_Problem description:_
Using the data below, copy every line that contains the word "center".

··········

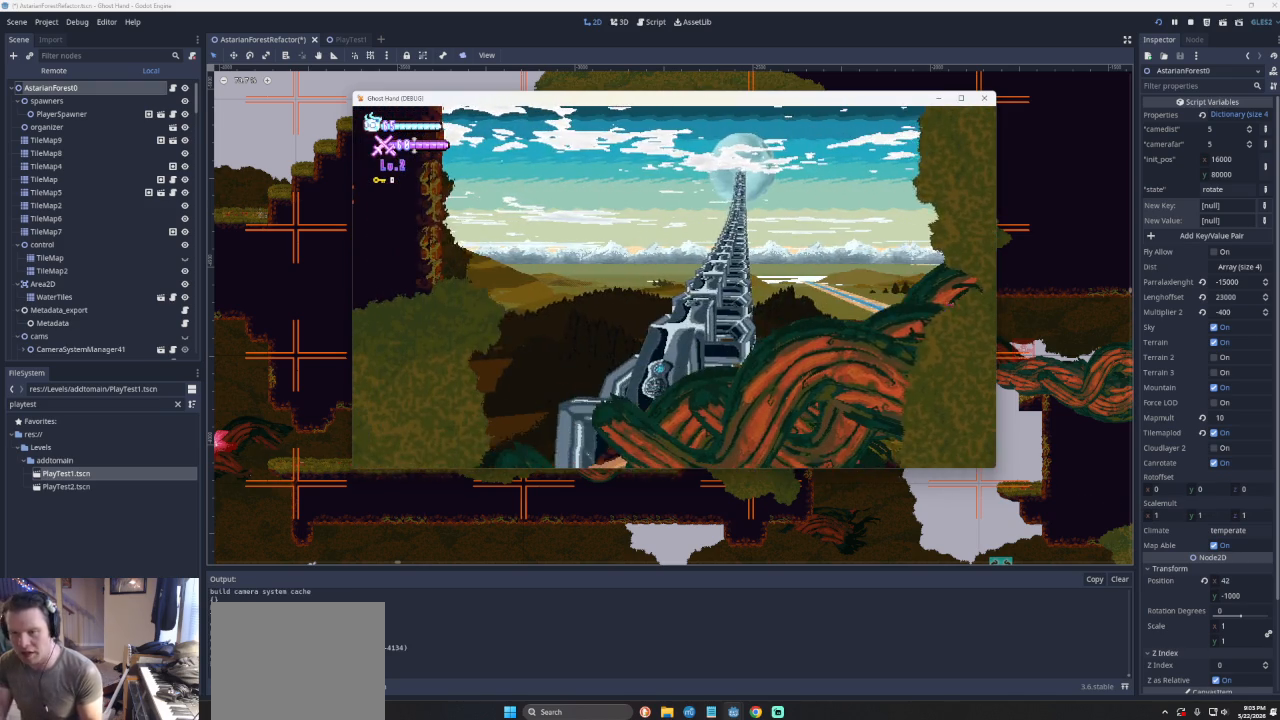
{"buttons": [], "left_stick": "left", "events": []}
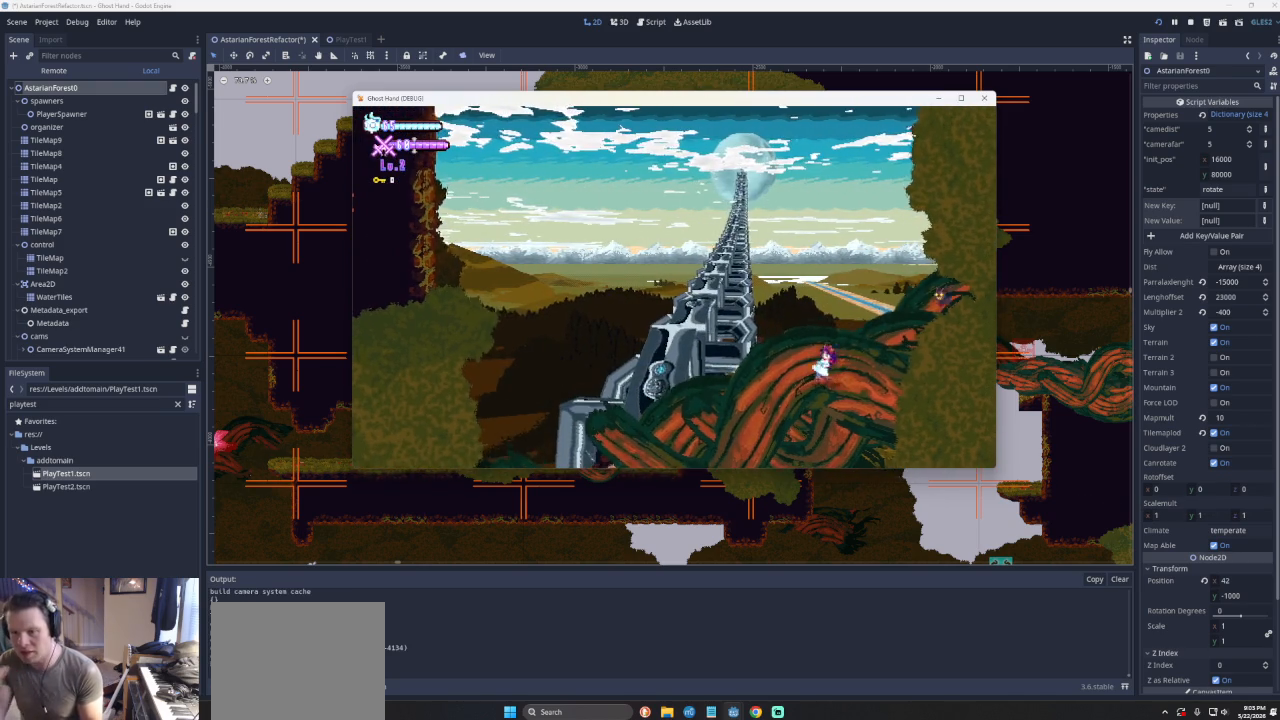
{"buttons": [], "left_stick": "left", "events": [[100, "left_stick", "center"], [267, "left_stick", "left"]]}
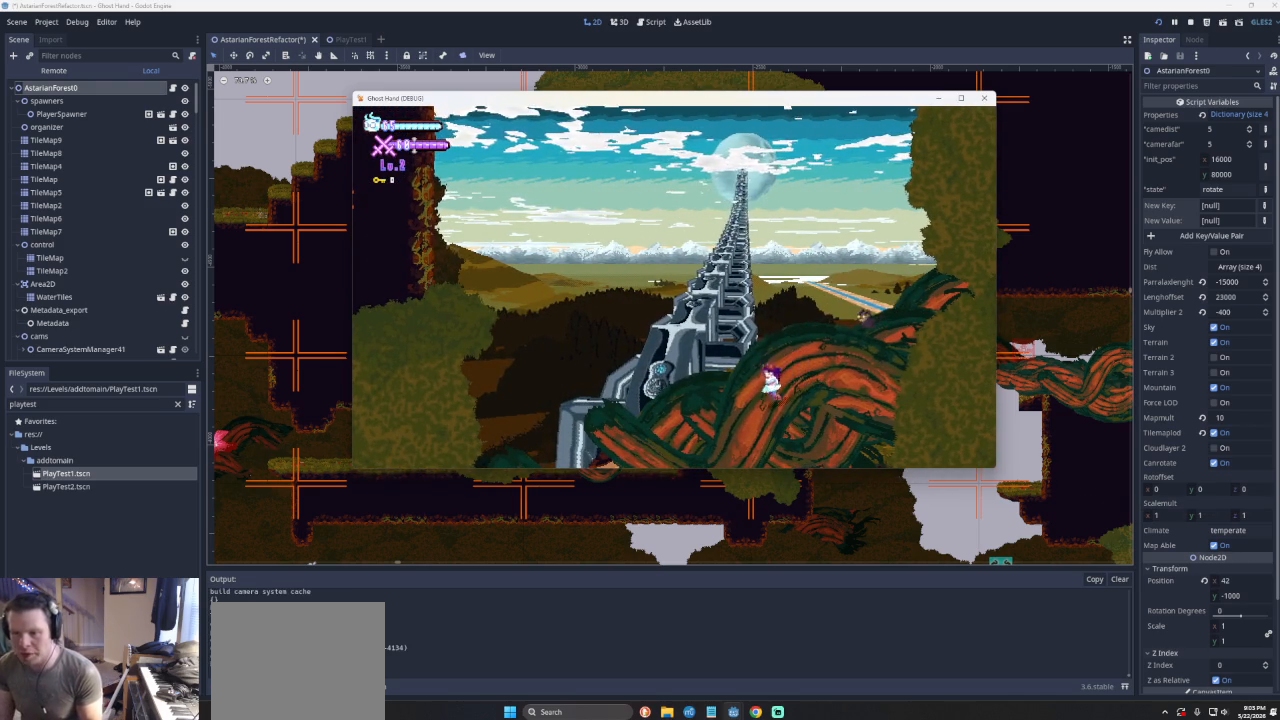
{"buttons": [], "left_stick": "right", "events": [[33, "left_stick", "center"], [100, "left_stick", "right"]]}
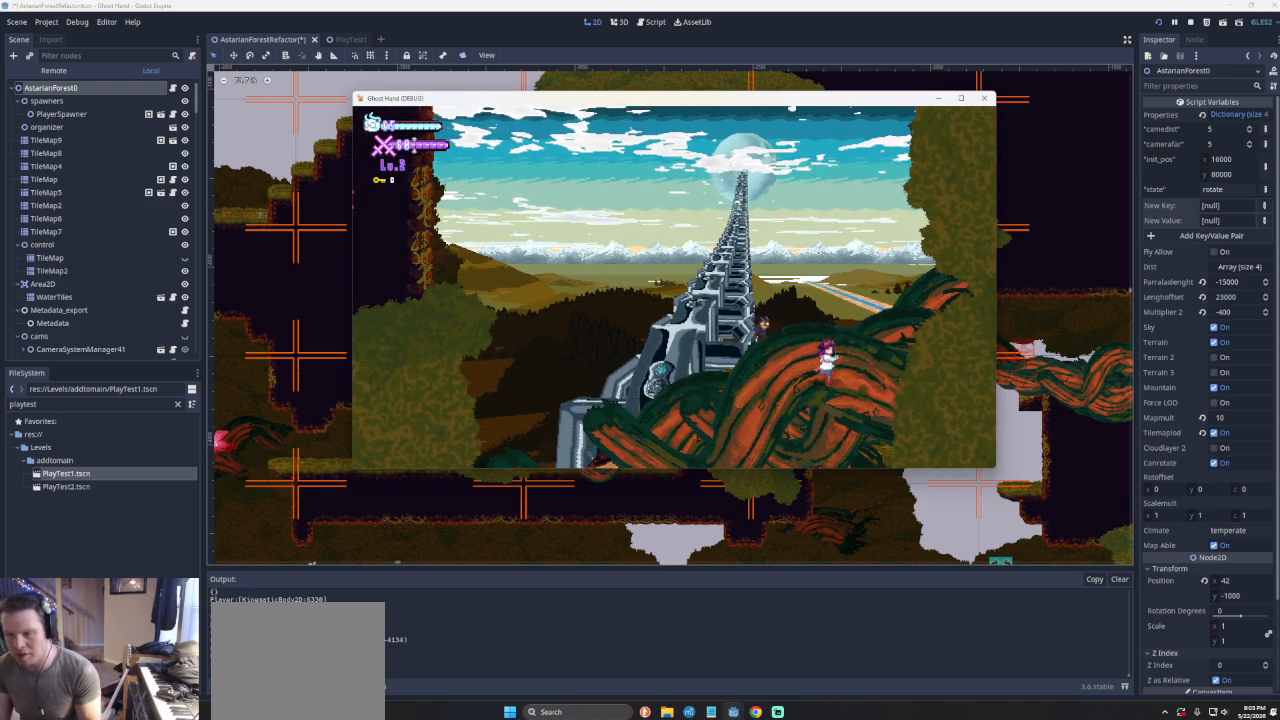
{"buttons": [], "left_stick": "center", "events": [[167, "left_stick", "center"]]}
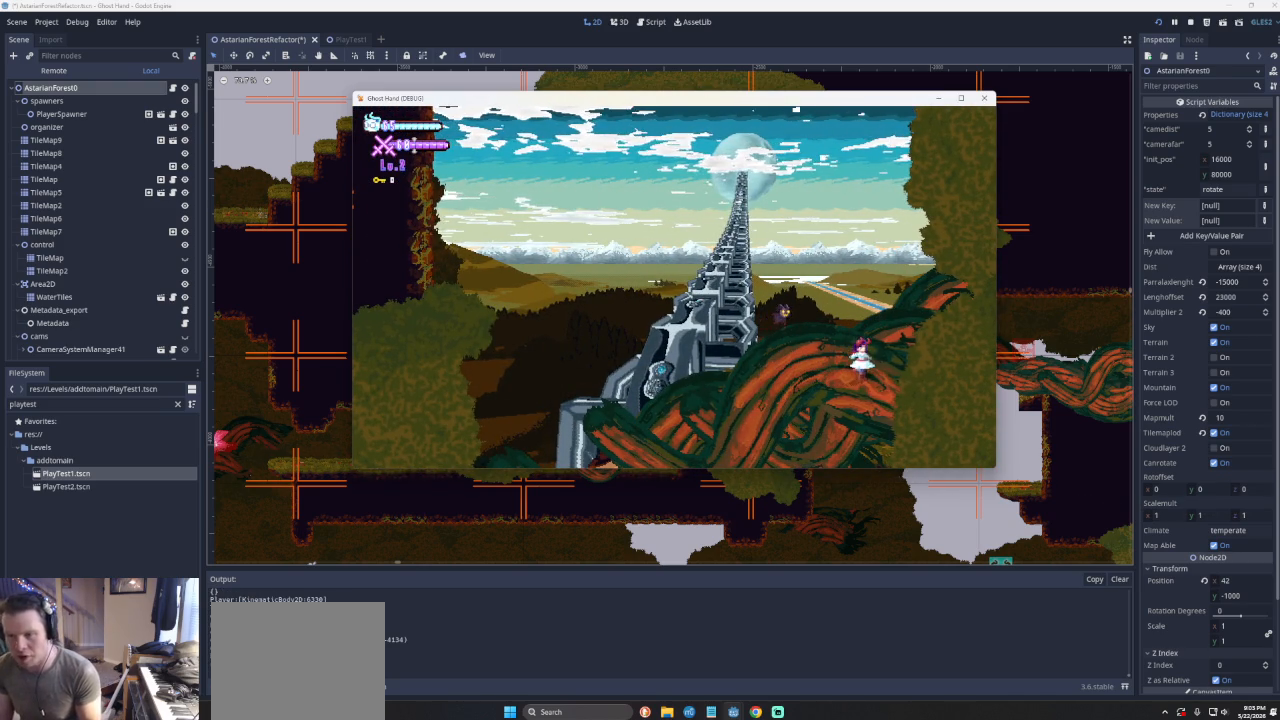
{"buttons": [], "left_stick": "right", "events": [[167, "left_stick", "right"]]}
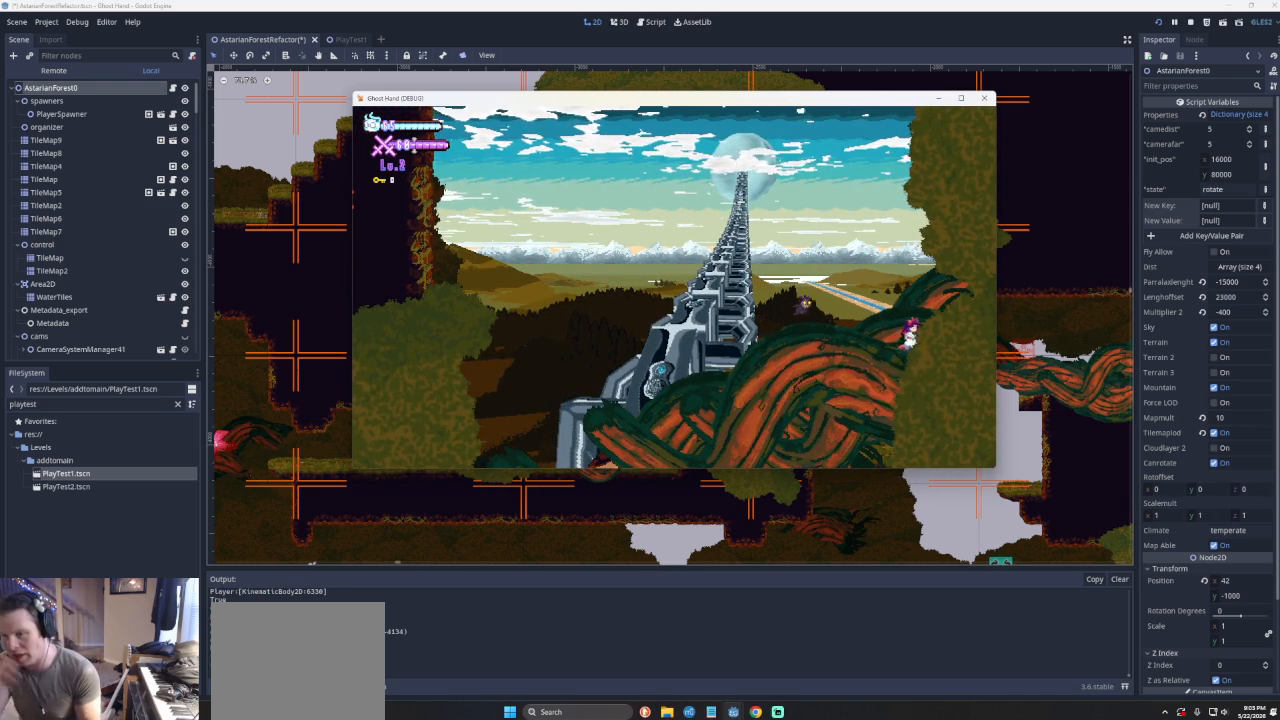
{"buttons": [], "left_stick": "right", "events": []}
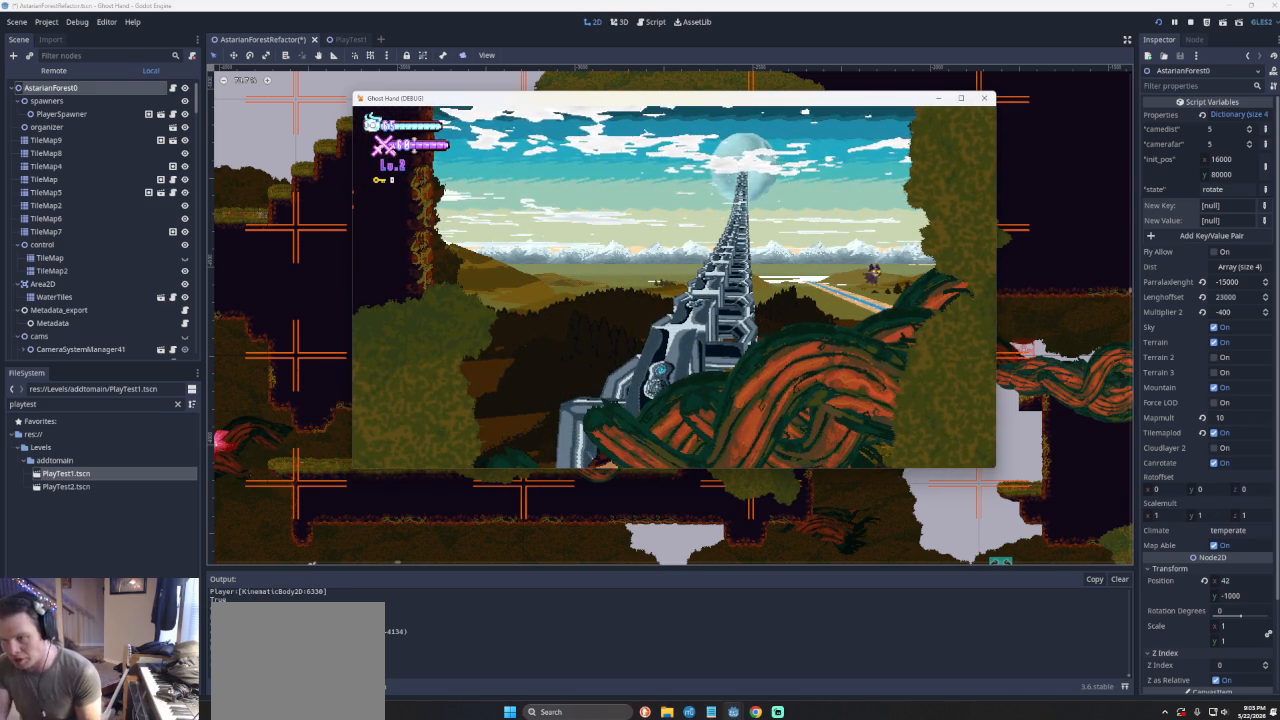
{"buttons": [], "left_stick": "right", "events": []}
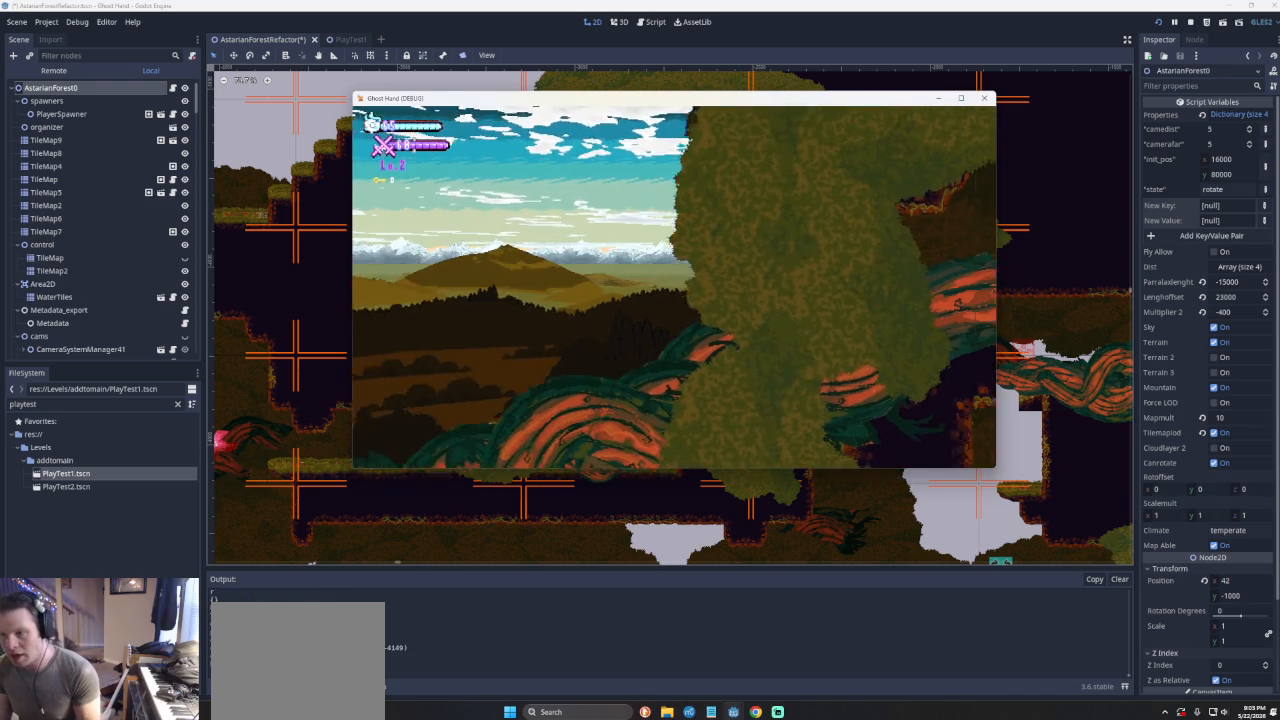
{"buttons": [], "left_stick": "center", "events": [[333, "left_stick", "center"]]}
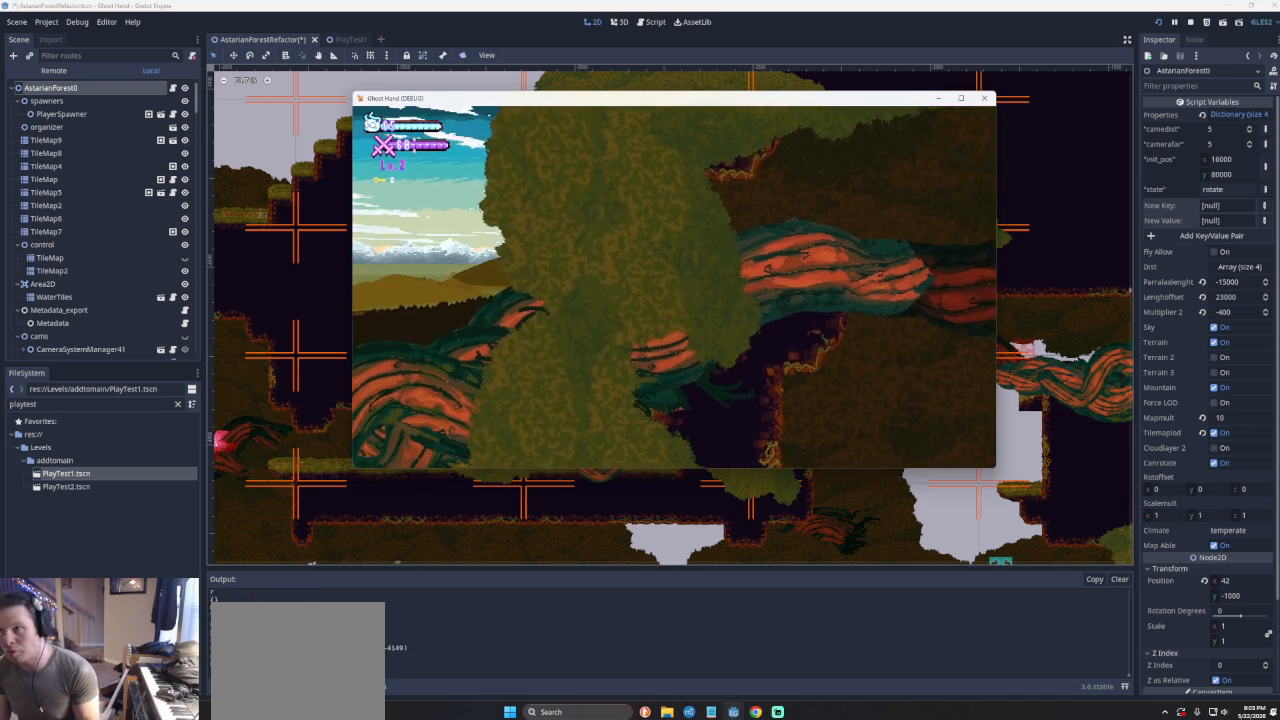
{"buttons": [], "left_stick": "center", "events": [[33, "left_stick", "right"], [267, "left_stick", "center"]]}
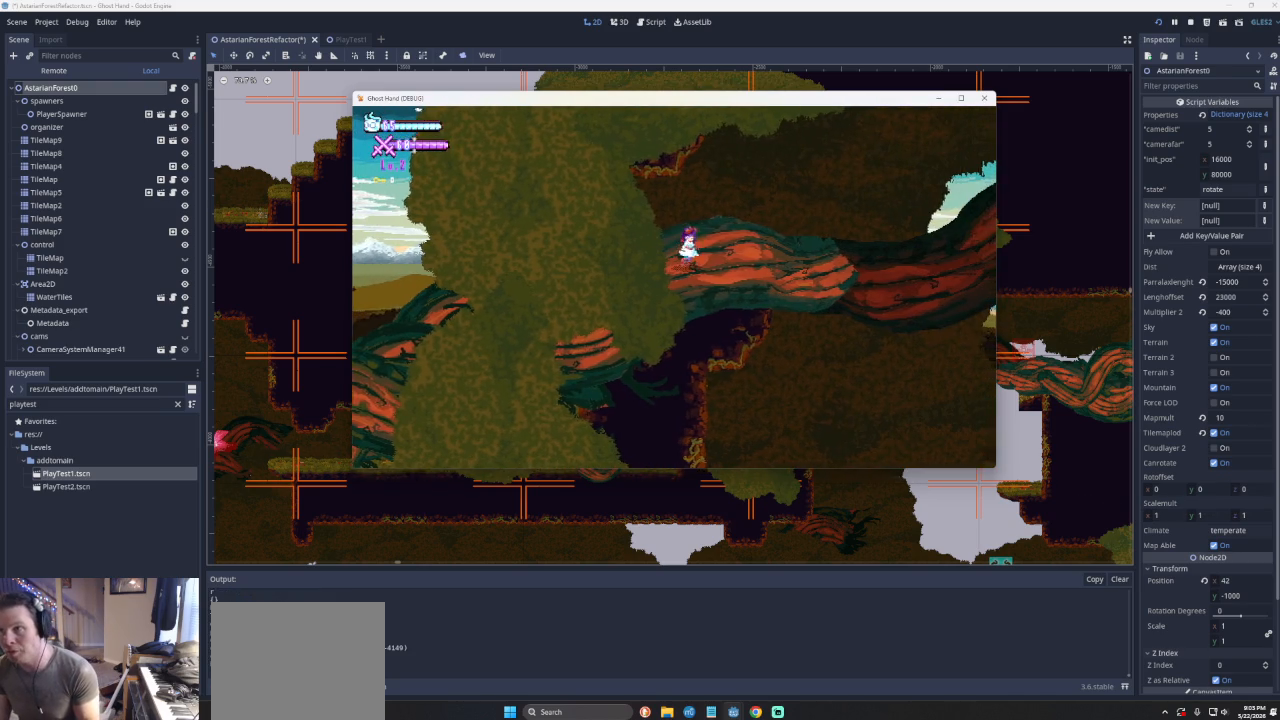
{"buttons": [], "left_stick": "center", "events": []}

··········

_Finished exercise:_
{"buttons": [], "left_stick": "left", "events": [[100, "left_stick", "center"], [267, "left_stick", "left"]]}
{"buttons": [], "left_stick": "right", "events": [[33, "left_stick", "center"], [100, "left_stick", "right"]]}
{"buttons": [], "left_stick": "center", "events": [[167, "left_stick", "center"]]}
{"buttons": [], "left_stick": "center", "events": [[333, "left_stick", "center"]]}
{"buttons": [], "left_stick": "center", "events": [[33, "left_stick", "right"], [267, "left_stick", "center"]]}
{"buttons": [], "left_stick": "center", "events": []}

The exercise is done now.